Tunis struggles with anti-terrorism battle plan

Tunisia has vowed to wage "a merciless war against terrorism" after Wednesday`s carnage at its national museum but it has struggled to draw up a strategy to counter the jihadist threat.

Tunis: Tunisia has vowed to wage "a merciless war against terrorism" after Wednesday`s carnage at its national museum but it has struggled to draw up a strategy to counter the jihadist threat.

Analysts say the attack on the Bardo museum next to the Tunisian parliament in which gunmen killed 21 people, all but one of them foreign tourists, highlighted the need to combine a clear vision with the operational means.

"We can no longer delude ourselves or delude public opinion," Le Quotidien newspaper said in an editorial, warning that "thousands of terrorists operate in Tunisia, Libya, Syria and Iraq (who were) trained or recruited in our country".

The authorities acknowledge that Tunisians fighting abroad -- said to number between 2,000 and 3,000 -- and the proximity of violence-strewn Libya are both serious security threats.

The twin challenge compounds that posed by Al-Qaeda-linked militants hiding out in mountains near the Algerian border, who have killed dozens of members of Tunisia`s security forces.
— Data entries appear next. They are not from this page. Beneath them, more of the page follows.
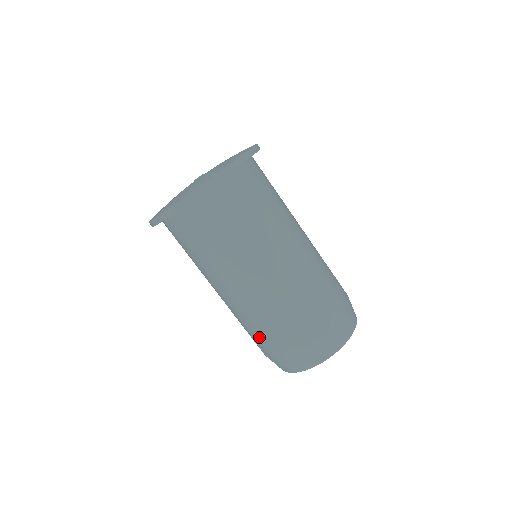
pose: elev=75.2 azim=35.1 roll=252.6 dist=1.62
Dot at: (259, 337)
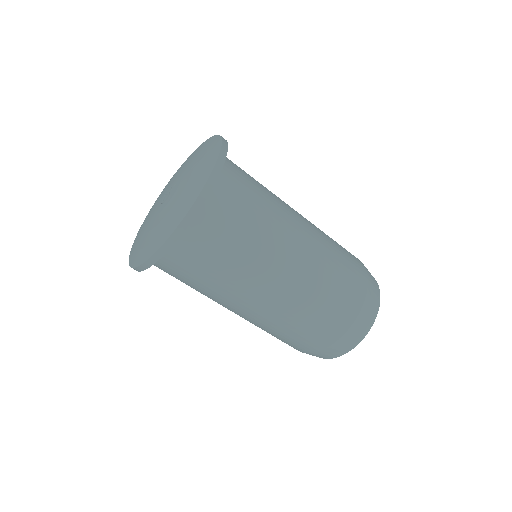
Dot at: occluded
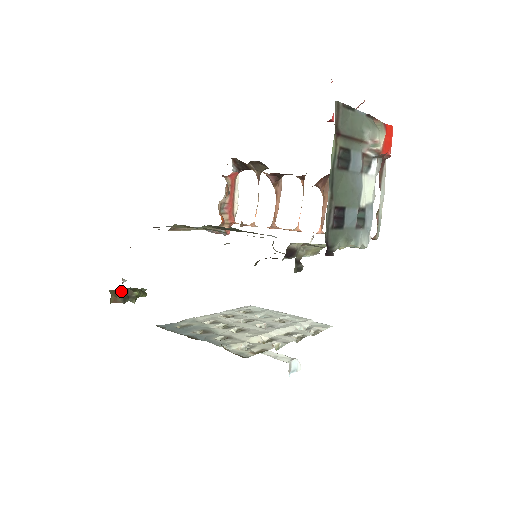
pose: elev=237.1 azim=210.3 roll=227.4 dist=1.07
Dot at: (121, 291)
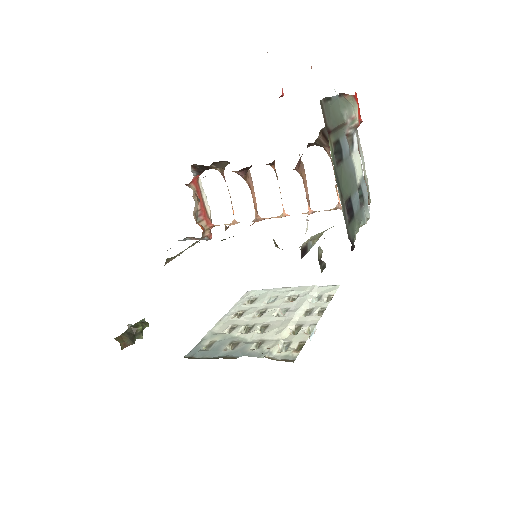
Dot at: (125, 333)
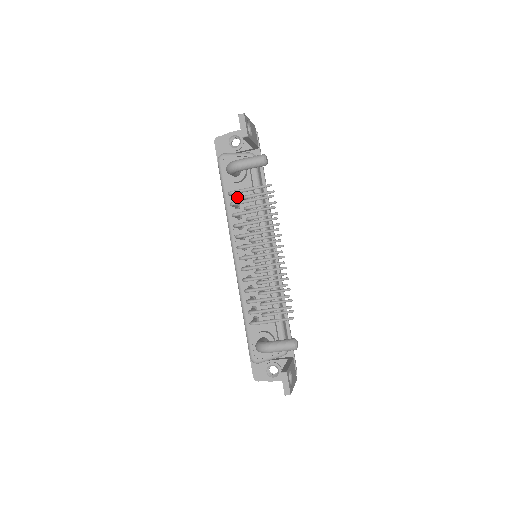
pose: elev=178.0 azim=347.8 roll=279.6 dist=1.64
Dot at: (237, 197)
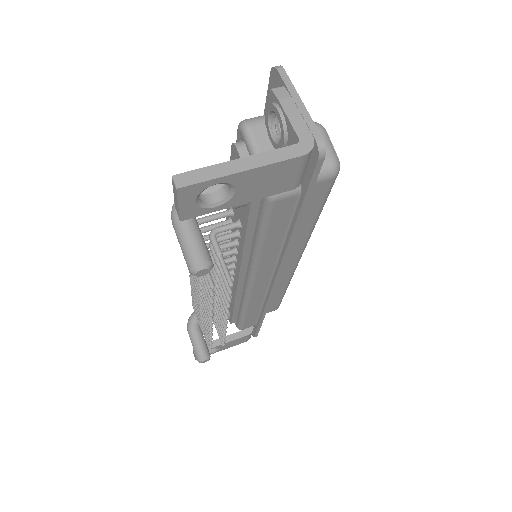
Dot at: occluded
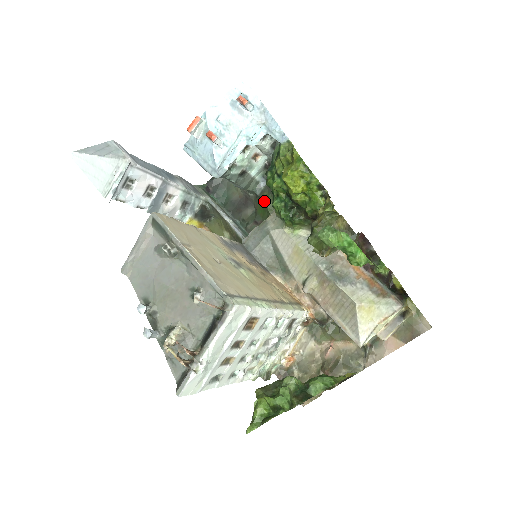
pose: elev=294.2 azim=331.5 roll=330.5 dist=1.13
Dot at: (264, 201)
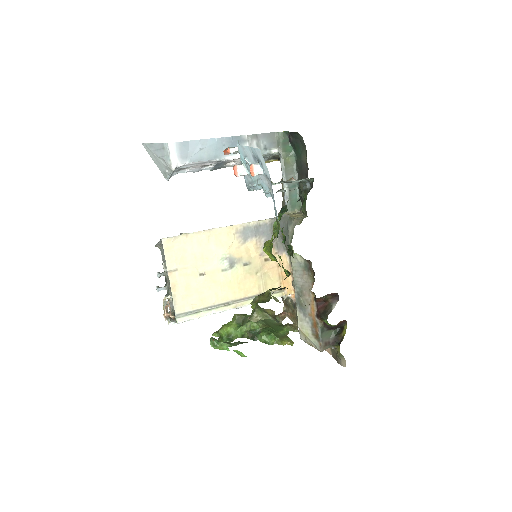
Dot at: (304, 198)
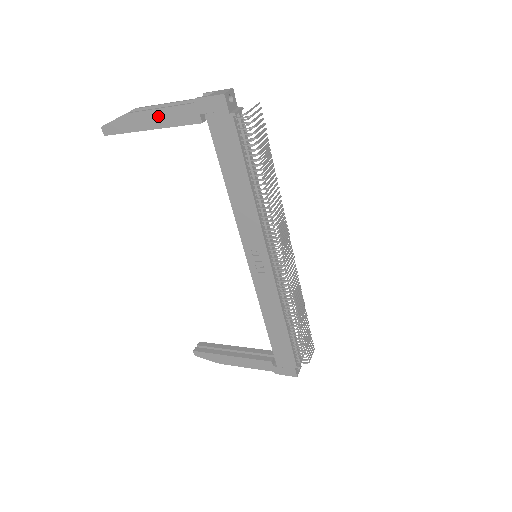
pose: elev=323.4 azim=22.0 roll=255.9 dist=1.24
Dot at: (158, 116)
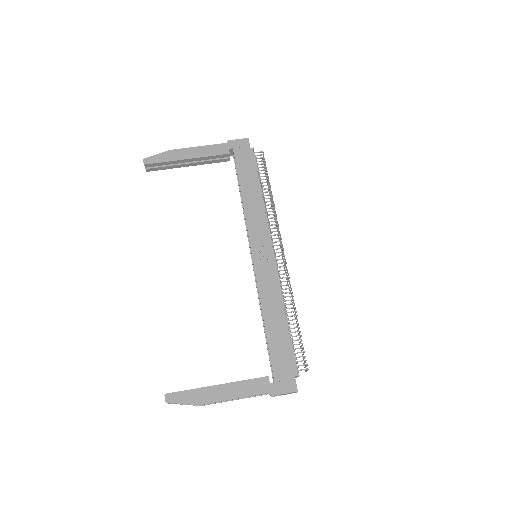
Dot at: (196, 151)
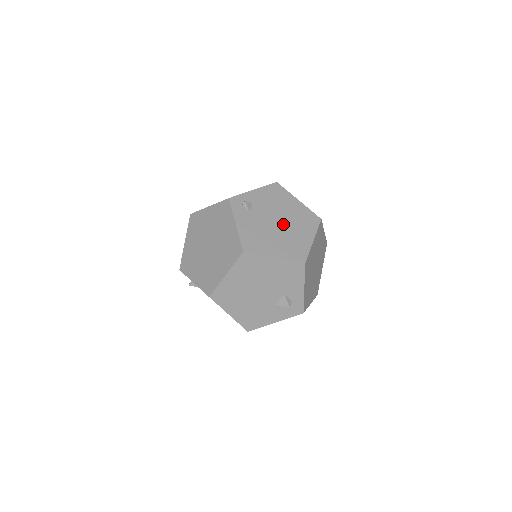
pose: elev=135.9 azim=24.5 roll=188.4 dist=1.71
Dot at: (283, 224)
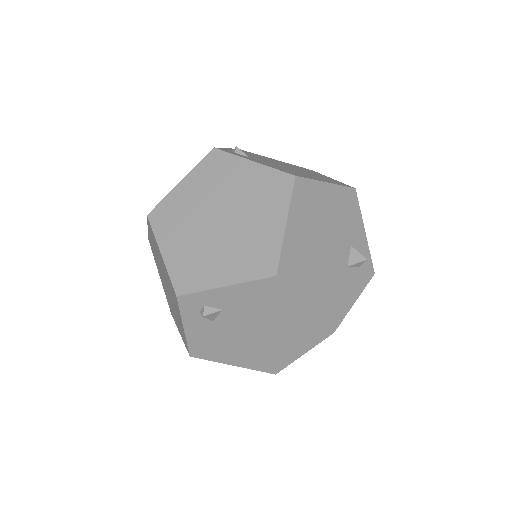
Dot at: (292, 168)
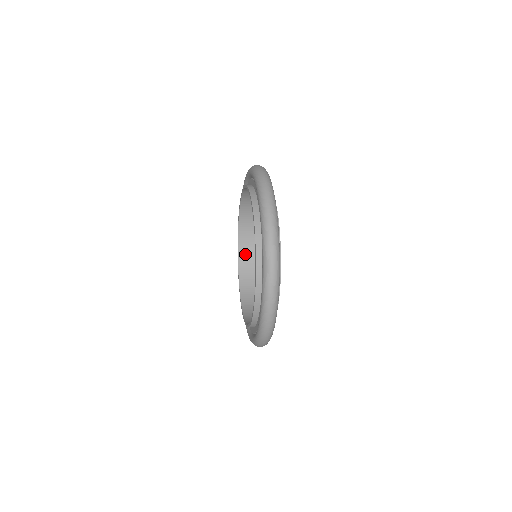
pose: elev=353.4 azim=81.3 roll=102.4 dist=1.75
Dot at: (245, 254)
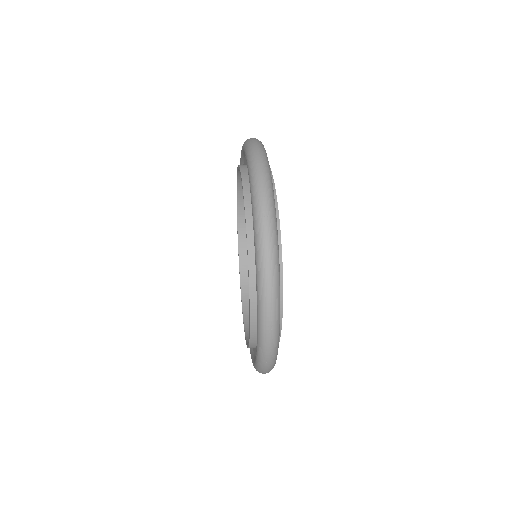
Dot at: occluded
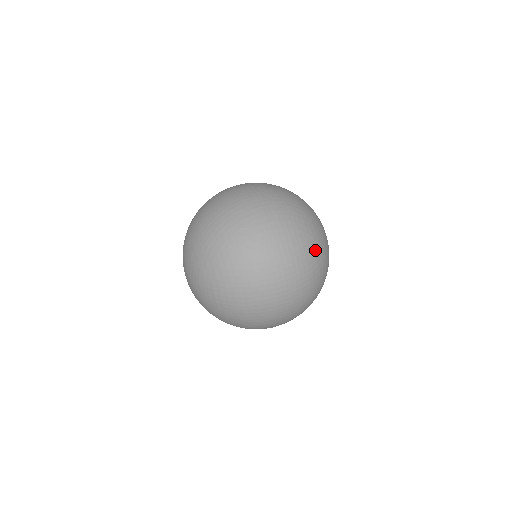
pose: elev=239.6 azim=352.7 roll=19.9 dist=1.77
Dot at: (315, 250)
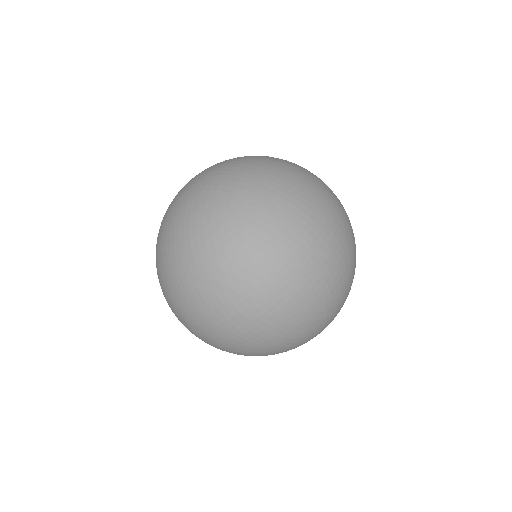
Dot at: occluded
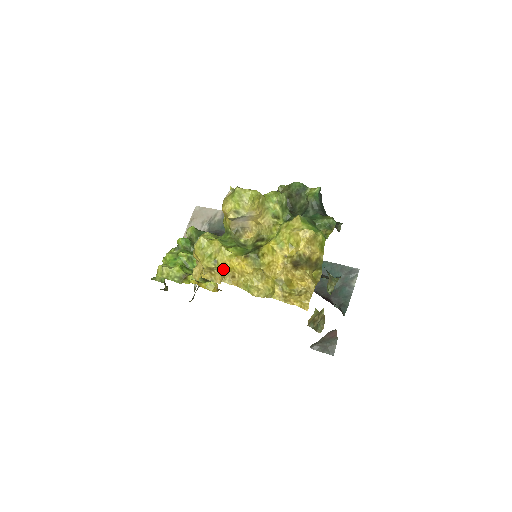
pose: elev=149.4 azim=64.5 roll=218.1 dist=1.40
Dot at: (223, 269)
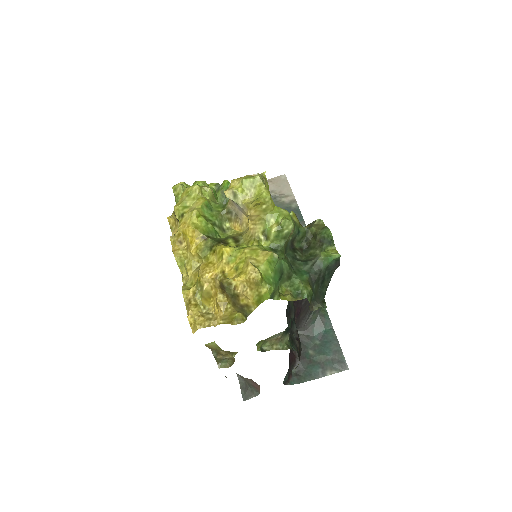
Dot at: (179, 227)
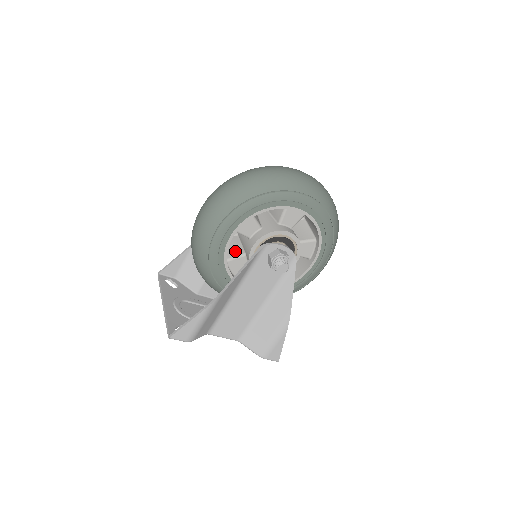
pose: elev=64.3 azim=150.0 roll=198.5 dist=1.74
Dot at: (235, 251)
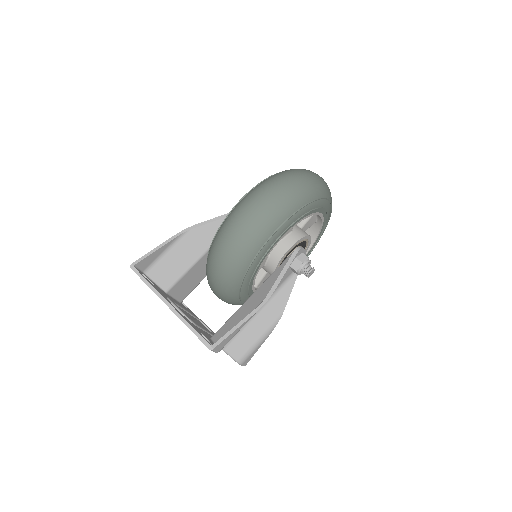
Dot at: occluded
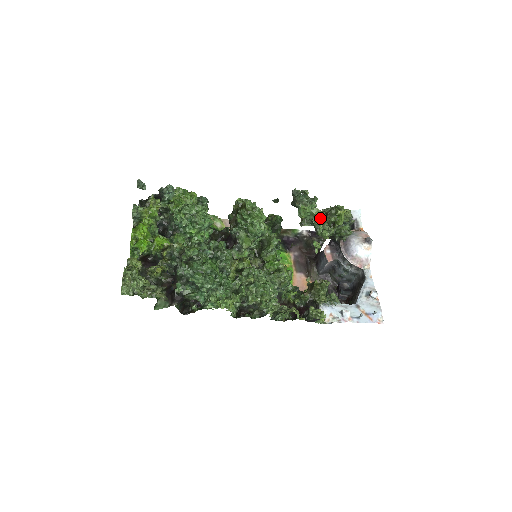
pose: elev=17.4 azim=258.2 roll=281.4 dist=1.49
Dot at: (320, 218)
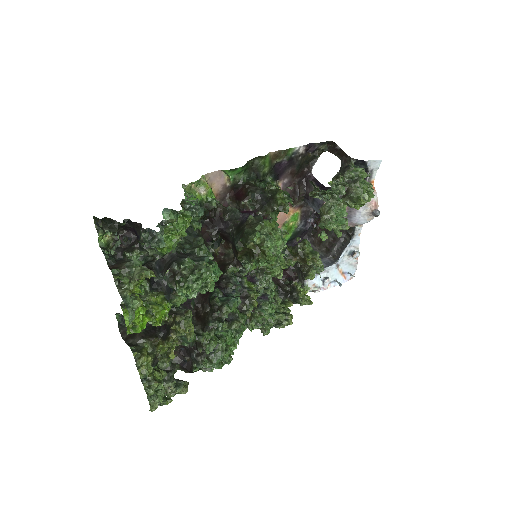
Dot at: occluded
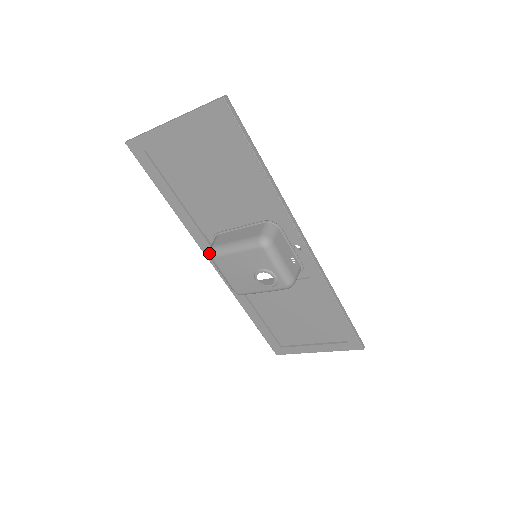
After each flareup in violence, fingers are pointed at the moderate Islamist movement Ennahda, which was the dominant political force in Tunisia after its 2011 revolution up until a year ago.

"Its leaders were lax, at best ... (and) they did not live up to the level of the threat," said La Presse, another daily.

Ennahda strongly denies any blame, pointing out that the main Salafist group following a radical version of Sunni Islam, Ansar al-Sharia, was branded a "terrorist organisation" on its watch.

The current government, which set fighting terrorism as a top priority when it took office after elections last year, has also faced its share of criticism.

"The fight requires more rigour and firmness from the powers that be," said Le Quotidien, reflecting the frustration and anger of ordinary Tunisians a day after the museum murders.

Prime Minister Habib Essid, at a Thursday news conference, admitted "failings in the (nation`s) security system," vowing closer cooperation between the army and internal security services.

An emergency meeting of top government figures and army brass decided that Tunisia will deploy soldiers to beef up security in major cities.

The military will be tasked with "patrols at the entrances to, and areas surrounding, major cities" in coordination with the police, a presidential source told AFP.

The measures also include tightening cooperation among the different branches of the security forces and a review of border security.

"The chain of command must be more efficient, with orders being handed down with fluidity," said Ahmed Driss, director of the Centre for Mediterranean and International Studies.Driss said reform of the security services was long overdue.

"There absolutely must be cooperation ... But this is structural, and structural change takes time. But the situation now is urgent," warned Chahrazed Ben Hamida, a researcher and member of the Tunisian Observatory for Global Security.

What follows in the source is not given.